Opinión

Garzón golfista ¿furtivo?

por José Luis Valenciano

(Presidente del Club de Golf de Arquitectos de Madrid)

De golpe nos hemos enterado de la existencia de un Garzón Cazador, como antes supimos que había un Garzón que Veía Amanecer y antes todavía de un Garzón Político (breve) y de un Garzón Espada Flamígera de ida y vuelta contra el “señor X”, o un Garzón Triturador de la Amistad (recordad a Liaño), un Garzón Universal (recordad a Pinochet), un Garzón Exhumador, pero lo que pocos saben es que existió un Garzón Golfista. Si, golfista, aunque afortunadamente efímero.

Una deliciosa tarde del incomparable otoño madrileño, hace algunos años, salía yo por el tee del uno del recorrido de pares tres del Club de Campo provisto de un hierro nueve y una bola como únicos pertrechos.

Terminados los dos primeros hoyos, alcancé el tee del hoyo tres y vi delante de mi a cuatro individuos, tres de ellos desparramados por el pequeño fairway y un cuarto manejando un carro eléctrico con su bolsa conteniendo los 14 palos reglamentarios, dando rabazos sucesivos que proporcionaban a la bola un avance como en “ceñida”, o sea de banda a banda.
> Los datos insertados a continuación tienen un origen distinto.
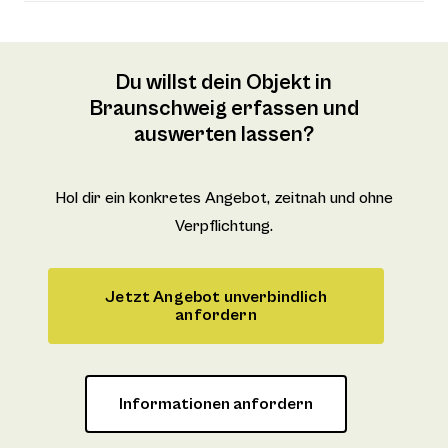
Du willst dein Objekt in
Braunschweig erfassen und
auswerten lassen?
Hol dir ein konkretes Angebot, zeitnah und ohne
Verpflichtung.
Jetzt Angebot unverbindlich
anfordern
Informationen anfordern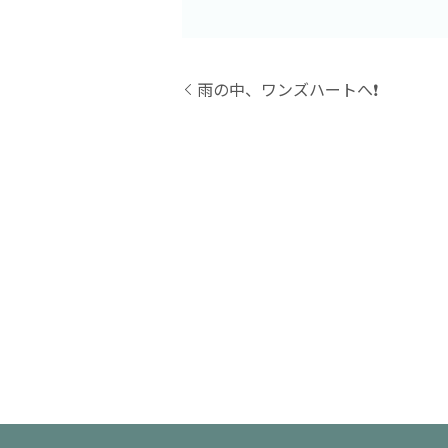
雨の中、ワンズハートへ❗️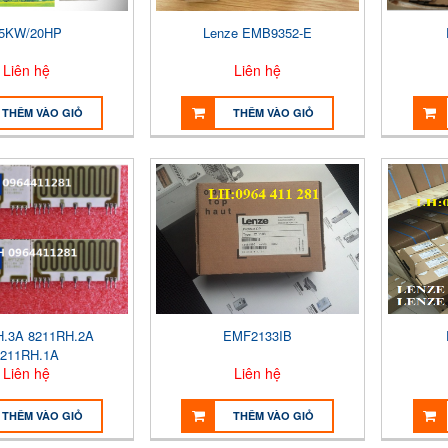
5KW/20HP
Lenze EMB9352-E
Liên hệ
Liên hệ
THÊM VÀO GIỎ
THÊM VÀO GIỎ
H.3A 8211RH.2A
EMF2133IB
8211RH.1A
Liên hệ
Liên hệ
THÊM VÀO GIỎ
THÊM VÀO GIỎ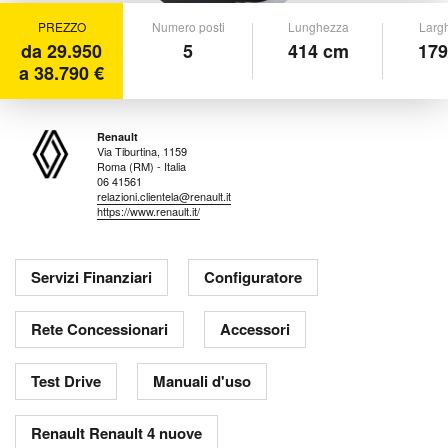
PREZZO
Numero posti
Lunghezza
Larg
da 29.950
5
414 cm
179
a 38.790 €
Renault
Via Tiburtina, 1159
Roma (RM) - Italia
06 41561
relazioni.clientela@renault.it
https://www.renault.it/
Servizi Finanziari
Configuratore
Rete Concessionari
Accessori
Test Drive
Manuali d'uso
Renault Renault 4 nuove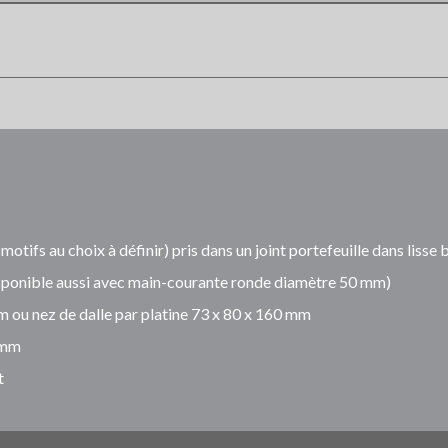
tifs au choix à définir) pris dans un joint portefeuille dans lisse
sponible aussi avec main-courante ronde diamètre 50 mm)
mm ou nez de dalle par platine 73 x 80 x 160 mm
 mm
t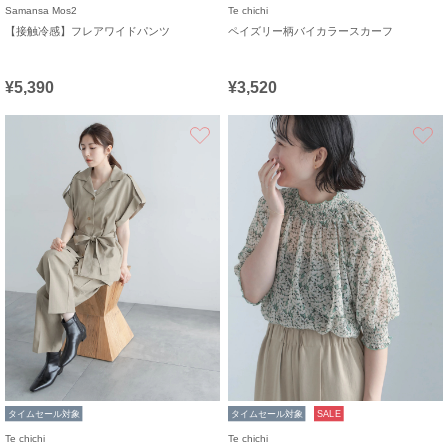
Samansa Mos2
Te chichi
【接触冷感】フレアワイドパンツ
ペイズリー柄バイカラースカーフ
¥5,390
¥3,520
お気に入り
タイムセール対象
タイムセール対象
SALE
Te chichi
Te chichi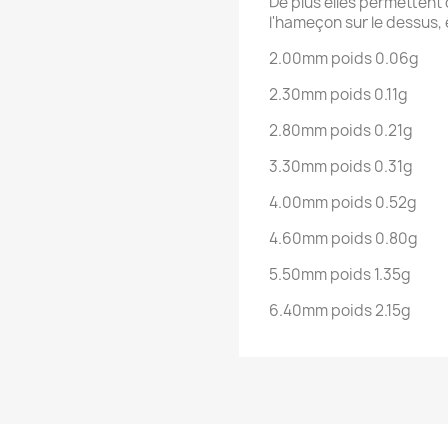
De plus elles permettent
l'hameçon sur le dessus, 
2.00mm poids 0.06g
2.30mm poids 0.11g
2.80mm poids 0.21g
3.30mm poids 0.31g
4.00mm poids 0.52g
4.60mm poids 0.80g
5.50mm poids 1.35g
6.40mm poids 2.15g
Contemplé toda la trabajosa maniobra desde el tee, considerando la posibilidad de elegir entre morirme de aburrimiento o largarme a la cafetería, pero al final le aticé a la bola con la esperanza de depositarla en el green  y con ello obtener la “gracia” de que me dieran paso, cosa que no se produjo hasta el hoyo cinco, momento en que uno de los “satélites” del jugador le hicieron ver al apaleador compulsivo que había un desgraciado detrás que parecía saber jugar a esta cosa y que no pasaba nada por dejarle pasar en lugar de seguir mortificándole, sugerencia a la que el presunto golfista accedió.
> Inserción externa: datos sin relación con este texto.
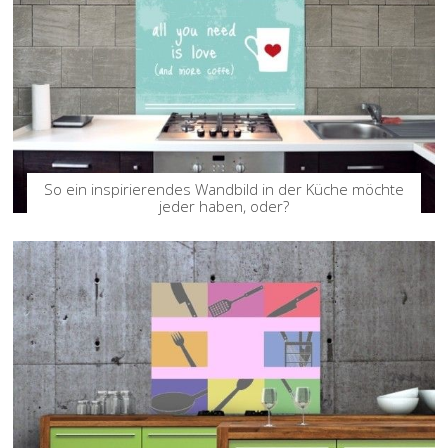
So ein inspirierendes Wandbild in der Küche möchte
jeder haben, oder?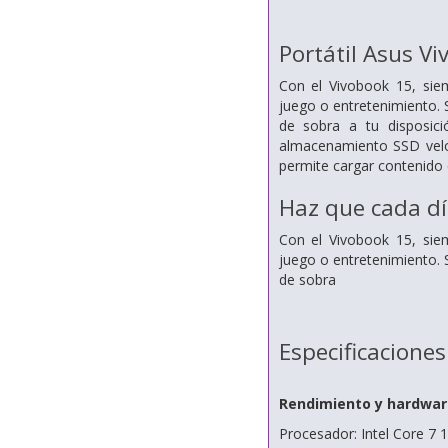
Portátil Asus 
Con el Vivobook 15, siem
juego o entretenimiento. 
de sobra a tu disposic
almacenamiento SSD velo
permite cargar contenido e
Haz que cada dí
Con el Vivobook 15, siem
juego o entretenimiento. 
de sobra
Especificaciones
Rendimiento y hardwar
Procesador: Intel Core 7 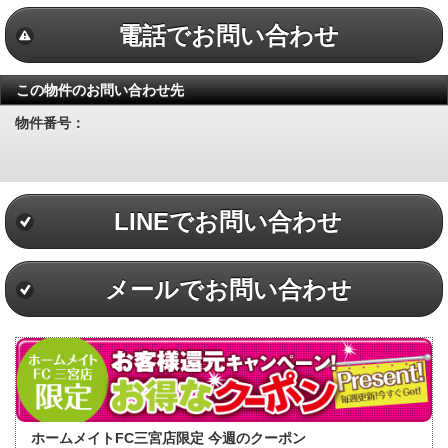
電話でお問い合わせ
この物件のお問い合わせ先
物件番号：
LINEでお問い合わせ
メールでお問い合わせ
ホームメイトFC三宮店限定 今週のクーポン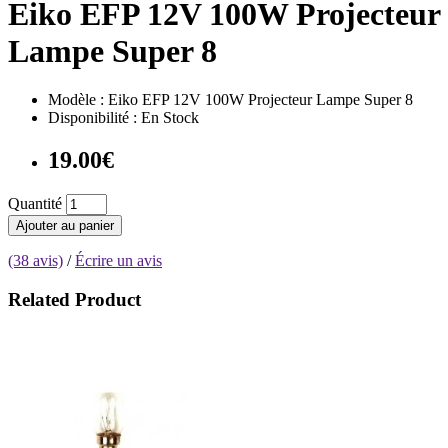
Eiko EFP 12V 100W Projecteur
Lampe Super 8
Modèle : Eiko EFP 12V 100W Projecteur Lampe Super 8
Disponibilité : En Stock
19.00€
Quantité
Ajouter au panier
(38 avis)
/
Écrire un avis
Related Product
En ese momento, tras dar mis mas efusivas gracias a mi benefactor, me percaté de que el golfista era nada mas y nada menos que el juez Garzón (Garzón Real, no confundir con Garzón Común, que tiene menor porte y un plumaje menos brillante) y el resto de la cuadrilla eran sus guardaespaldas.

Para mis adentros me congratulé, aliviado, de no haber hecho ningún gesto de impaciencia.

Vaya usted a  saber que “medidas cautelares” habría tomado el Super-juez si no me hubiera comportado de manera tan educada y paciente.

Terminada la vuelta me dije “si este individuo se aficiona a esto, yo lo dejo”.

Afortunadamente este deporte no admite gente tan vanidosa como Garzón, quien debió percatarse de que al menos en los inicios de este deporte era irremediable hacer el ridículo y si ya le molestaba imaginar a sus ayudantes aguantando la risa mientras miraban para otro lado, como iba a soportar el fracaso ante personas desconocidas.

No volví a verle y yo sigo jugando al golf o a algo parecido.

P. S. Leyendo a Alfonso Ussía en el diario “La Razón” (8/03/09) me entero de que don Baltasar acude a los torneos de golf organizados por el periodista Luis del Olmo. Y dice Ussía: “Del Olmo lleva años organizando un  campeonato de golf en el que compite Garzón. ¿Paga Garzón los hoteles y los viajes? Deduzco que lo paga la organización de Luis del Olmo, igual que me los pagaba a mí. Cuando Luis invita lo hace de verdad, y disfruta haciéndolo. Pago en especie. Hasta un polo bordado con el logotipo del torneo se puede considerar pago en especie”.

Otrosí digo:

Busco en la página de la RFEG y no aparece el Superjuez como federado. ¿Será que golfea sin licencia como el ex ministro de Justicia Bermejo cazaba sin ella? Quizás las costumbres se pegan.